Daeng Uci bahkan memfasilitasi warga sekitar, terutama anak-anak muda, untuk terlibat dalam kegiatan ekonomi produktif dan sosial. Dengan membuka lapangan kerja kecil-kecilan di lingkungan padepokan, ia ingin menunjukkan bahwa pemuda di sini bisa berkontribusi, bukan hanya menjadi bahan gosip.
Mengutip kalimat yang menjadi semacam mantra penyemangat, Daeng Uci berkata, “Kita sudah melewati badai besar, jadi masa kita akan gentar dengan gerimis?”

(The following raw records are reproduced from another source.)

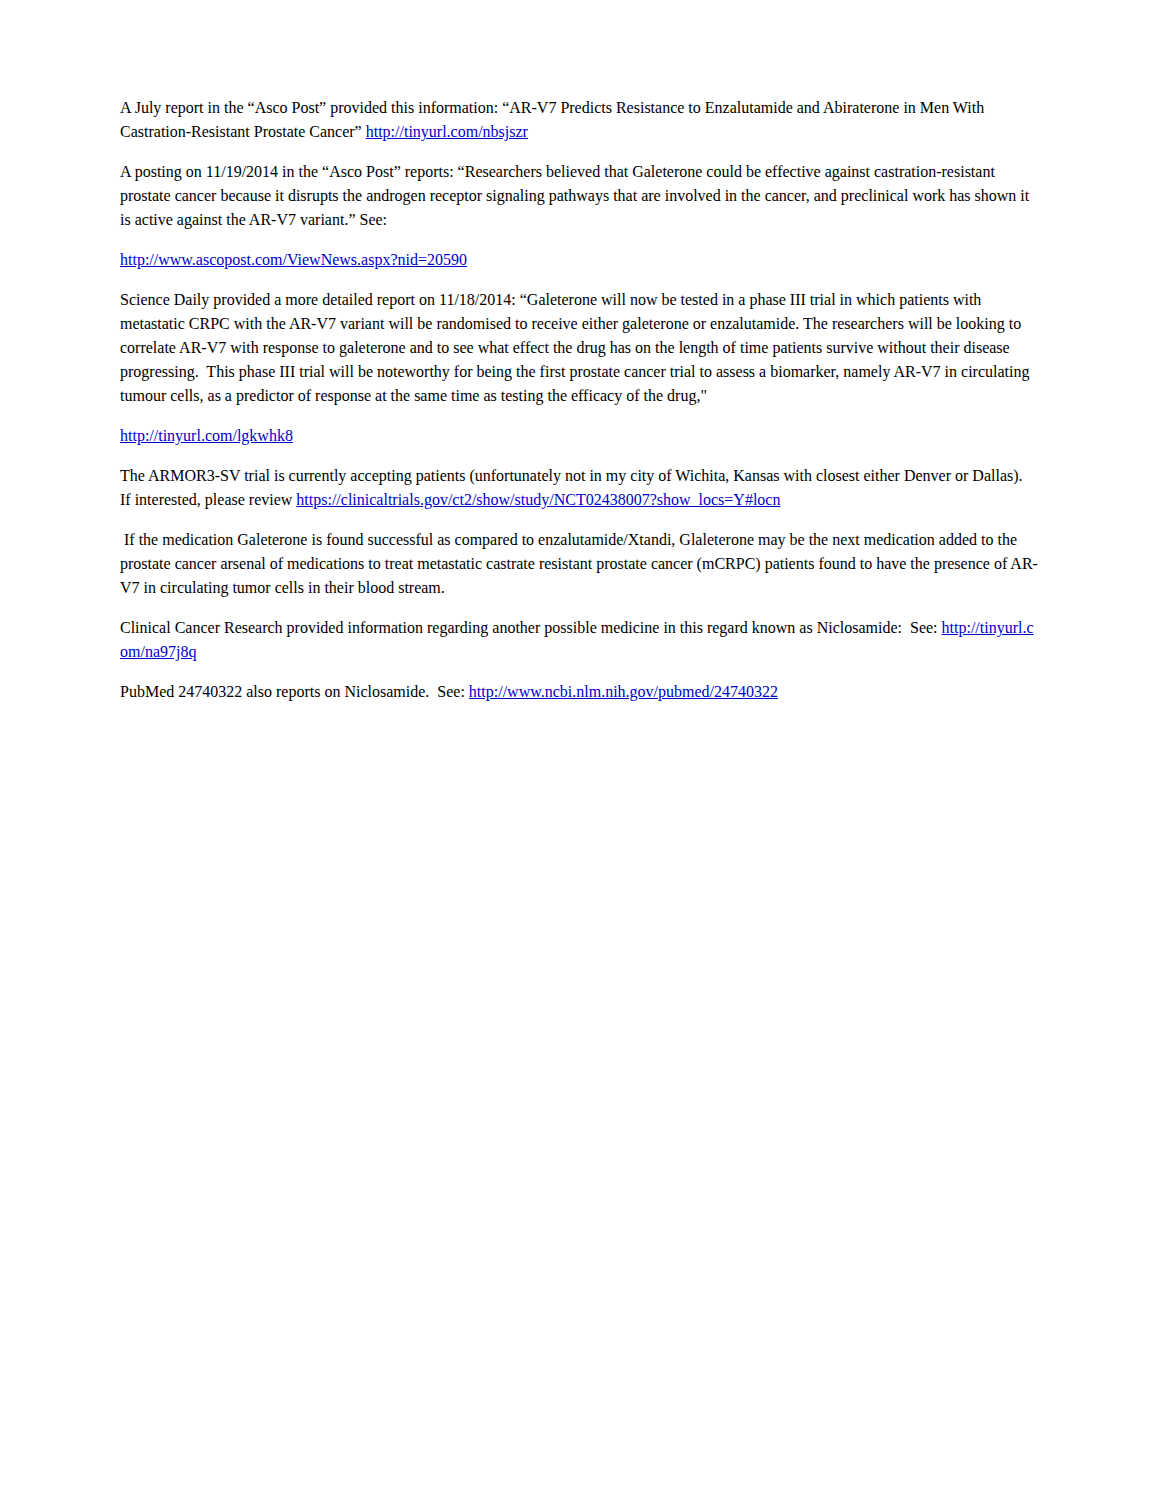A July report in the “Asco Post” provided this information: “AR-V7 Predicts Resistance to Enzalutamide and Abiraterone in Men With Castration-Resistant Prostate Cancer” http://tinyurl.com/nbsjszr
A posting on 11/19/2014 in the “Asco Post” reports: “Researchers believed that Galeterone could be effective against castration-resistant prostate cancer because it disrupts the androgen receptor signaling pathways that are involved in the cancer, and preclinical work has shown it is active against the AR-V7 variant.” See:
http://www.ascopost.com/ViewNews.aspx?nid=20590
Science Daily provided a more detailed report on 11/18/2014: “Galeterone will now be tested in a phase III trial in which patients with metastatic CRPC with the AR-V7 variant will be randomised to receive either galeterone or enzalutamide. The researchers will be looking to correlate AR-V7 with response to galeterone and to see what effect the drug has on the length of time patients survive without their disease progressing. This phase III trial will be noteworthy for being the first prostate cancer trial to assess a biomarker, namely AR-V7 in circulating tumour cells, as a predictor of response at the same time as testing the efficacy of the drug,"
http://tinyurl.com/lgkwhk8
The ARMOR3-SV trial is currently accepting patients (unfortunately not in my city of Wichita, Kansas with closest either Denver or Dallas). If interested, please review https://clinicaltrials.gov/ct2/show/study/NCT02438007?show_locs=Y#locn
If the medication Galeterone is found successful as compared to enzalutamide/Xtandi, Glaleterone may be the next medication added to the prostate cancer arsenal of medications to treat metastatic castrate resistant prostate cancer (mCRPC) patients found to have the presence of AR-V7 in circulating tumor cells in their blood stream.
Clinical Cancer Research provided information regarding another possible medicine in this regard known as Niclosamide: See: http://tinyurl.com/na97j8q
PubMed 24740322 also reports on Niclosamide. See: http://www.ncbi.nlm.nih.gov/pubmed/24740322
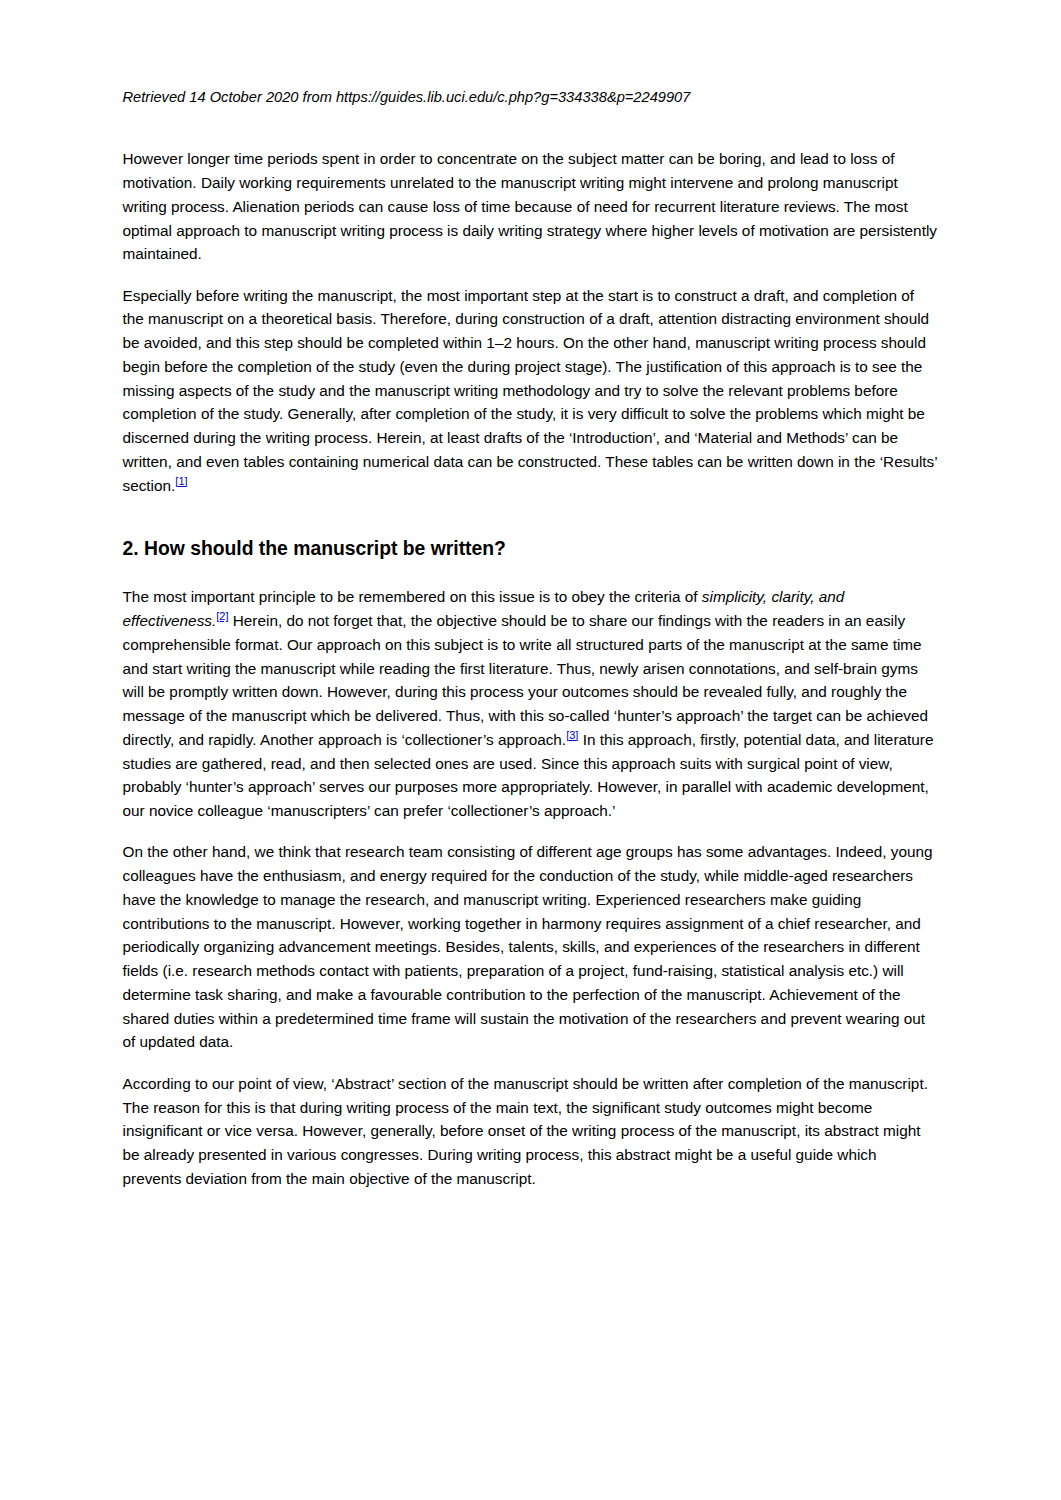Retrieved 14 October 2020 from https://guides.lib.uci.edu/c.php?g=334338&p=2249907
However longer time periods spent in order to concentrate on the subject matter can be boring, and lead to loss of motivation. Daily working requirements unrelated to the manuscript writing might intervene and prolong manuscript writing process. Alienation periods can cause loss of time because of need for recurrent literature reviews. The most optimal approach to manuscript writing process is daily writing strategy where higher levels of motivation are persistently maintained.
Especially before writing the manuscript, the most important step at the start is to construct a draft, and completion of the manuscript on a theoretical basis. Therefore, during construction of a draft, attention distracting environment should be avoided, and this step should be completed within 1–2 hours. On the other hand, manuscript writing process should begin before the completion of the study (even the during project stage). The justification of this approach is to see the missing aspects of the study and the manuscript writing methodology and try to solve the relevant problems before completion of the study. Generally, after completion of the study, it is very difficult to solve the problems which might be discerned during the writing process. Herein, at least drafts of the ‘Introduction’, and ‘Material and Methods’ can be written, and even tables containing numerical data can be constructed. These tables can be written down in the ‘Results’ section.[1]
2. How should the manuscript be written?
The most important principle to be remembered on this issue is to obey the criteria of simplicity, clarity, and effectiveness.[2] Herein, do not forget that, the objective should be to share our findings with the readers in an easily comprehensible format. Our approach on this subject is to write all structured parts of the manuscript at the same time and start writing the manuscript while reading the first literature. Thus, newly arisen connotations, and self-brain gyms will be promptly written down. However, during this process your outcomes should be revealed fully, and roughly the message of the manuscript which be delivered. Thus, with this so-called ‘hunter’s approach’ the target can be achieved directly, and rapidly. Another approach is ‘collectioner’s approach.[3] In this approach, firstly, potential data, and literature studies are gathered, read, and then selected ones are used. Since this approach suits with surgical point of view, probably ‘hunter’s approach’ serves our purposes more appropriately. However, in parallel with academic development, our novice colleague ‘manuscripters’ can prefer ‘collectioner’s approach.’
On the other hand, we think that research team consisting of different age groups has some advantages. Indeed, young colleagues have the enthusiasm, and energy required for the conduction of the study, while middle-aged researchers have the knowledge to manage the research, and manuscript writing. Experienced researchers make guiding contributions to the manuscript. However, working together in harmony requires assignment of a chief researcher, and periodically organizing advancement meetings. Besides, talents, skills, and experiences of the researchers in different fields (i.e. research methods contact with patients, preparation of a project, fund-raising, statistical analysis etc.) will determine task sharing, and make a favourable contribution to the perfection of the manuscript. Achievement of the shared duties within a predetermined time frame will sustain the motivation of the researchers and prevent wearing out of updated data.
According to our point of view, ‘Abstract’ section of the manuscript should be written after completion of the manuscript. The reason for this is that during writing process of the main text, the significant study outcomes might become insignificant or vice versa. However, generally, before onset of the writing process of the manuscript, its abstract might be already presented in various congresses. During writing process, this abstract might be a useful guide which prevents deviation from the main objective of the manuscript.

Kalimat itu bukan sekadar pernyataan gagah-gagahan. Ia menggambarkan bagaimana kuatnya mental dan spiritual yang dibangun dari pengalaman pahit masa lalu. Di saat sebagian besar masyarakat sudah menyerah pada stigma, Daeng Uci dan rekan-rekannya justru mengambil jalan berliku untuk membuktikan bahwa kebangkitan adalah mungkin.
“Apa yang tidak membunuh kita, justru akan menguatkan. Dan itu yang kami rasakan di sini. Padepokan ini masih hidup, masih bergerak, dan akan terus menanamkan nilai-nilai positif kepada generasi berikutnya,” pungkasnya.
Padepokan Dimas Kanjeng mungkin bukan lembaga pendidikan formal. Tapi di tempat ini, mimpi ditanamkan, semangat dipupuk, dan mental dibentuk dengan fondasi kuat untuk menyongsong 100 tahun Indonesia merdeka. Sebuah visi Indonesia Emas 2045 yang, bagi Daeng Uci, dimulai dari teater kecil, baris-berbaris, mempersiapkan mereka menjadi pemimpin masa depan (future leader).
“Anak-anak ini adalah benih masa depan. Kalau kita tanam dengan cinta dan harapan, mereka akan tumbuh jadi pohon-pohon kebanggaan bangsa,” tutupnya.